As buildings and facilities become more complex, systems' scope increases and energy use continues to be a major factor in ownership the need for more sophisticated quality assurance measures has increased. Building commissioning helps fulfill this need by ensuring that the building systems are installed, tested, and are operating as designed.  Just like officers and crew of military ships, building owners and facility engineers need the assurance the building will operate as intended and require the training and turnover for successful operation of the building as it is "in commission".

Guidelines & Standards

Building commissioning is performed in accordance with the following industry guidelines and standards:

  • ASHRAE Guideline 0 - The Commissioning Process

  • ANSI/ASHRAE/IES Standard 202 - Commissioning Process for Buildings and Systems

  • AABC ACG Commissioning Guideline

  • BCxA New Construction Building Commissioning Best Practices

  • NEBB Standard S110

  • ICC 1000 Standard

These documents form the framework, provide the process and prescribe the best practices of modern whole building commissioning.  



Retrocommissioning is the application of the commissioning process to existing buildings. Retrocommissioning is a process that seeks to improve how building equipment and systems function together. Depending on the age of the building, retrocommissioning can often resolve problems that occurred during design or construction, or address problems that have developed throughout the building's life. In all, retrocommissioning improves a building's operations and maintenance (O&M) procedures to enhance overall building performance.

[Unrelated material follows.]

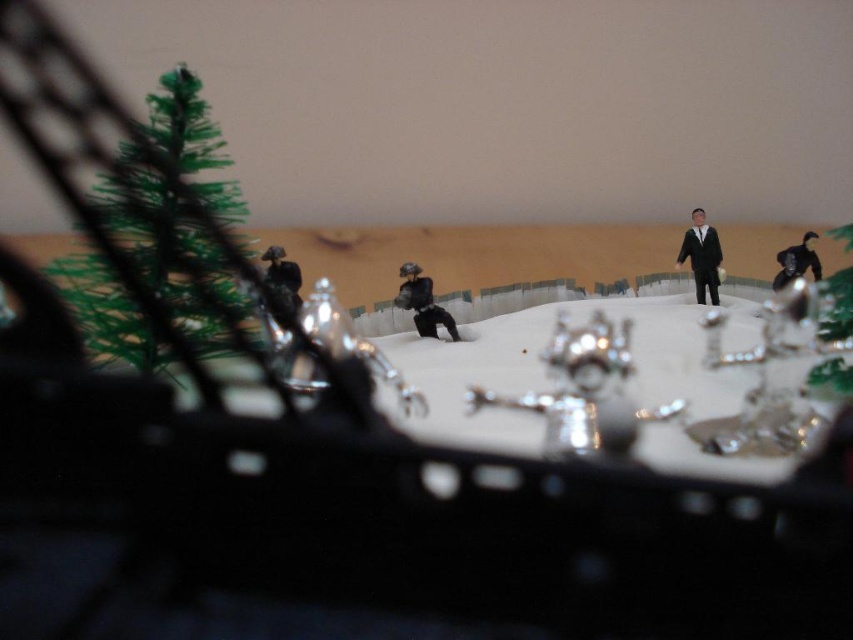
Where is the matte black figure at center located in the scene?

The matte black figure at center is located at point coordinates of approximately 0.473 on the x axis and 0.496 on the y axis.

You are a game player trying to move your character in the diorama. Your character is the matte black figure at center. There is an obstacle, the black matte suit at center. Can you move forward past the obstacle?

The matte black figure at center is behind the black matte suit at center, so the matte black figure at center can move forward past the obstacle.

Recommissioning is another type of commissioning that occurs when a building that has already been commissioned undergoes another commissioning process. The decision to recommission may be triggered by a change in building use or ownership, the onset of operational problems, or some other need. Ideally, a plan for recommissioning is established as part of a new building's original commissioning process or an existing building's retrocommissioning process.